(Beginning of Record set)
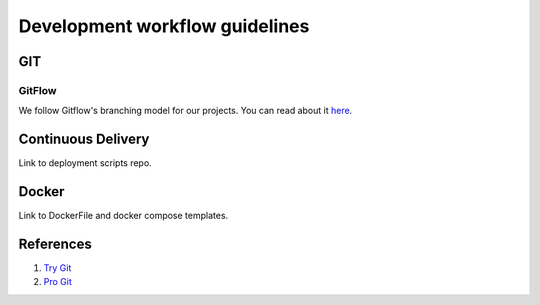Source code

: Development workflow guidelines
-------------------------------

GIT
===

GitFlow
^^^^^^^

We follow Gitflow's branching model for our projects. You can read about it
`here <http://nvie.com/posts/a-successful-git-branching-model/>`__.

Continuous Delivery
===================

Link to deployment scripts repo.

Docker
======

Link to DockerFile and docker compose templates.

References
==========

#. `Try Git <https://try.github.io/>`__
#. `Pro Git <https://git-scm.com/book/>`__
(End of Record set)
→ Assignment: Copy every line of the records above that contains "Link".

→ Answer:
Link to deployment scripts repo.
Link to DockerFile and docker compose templates.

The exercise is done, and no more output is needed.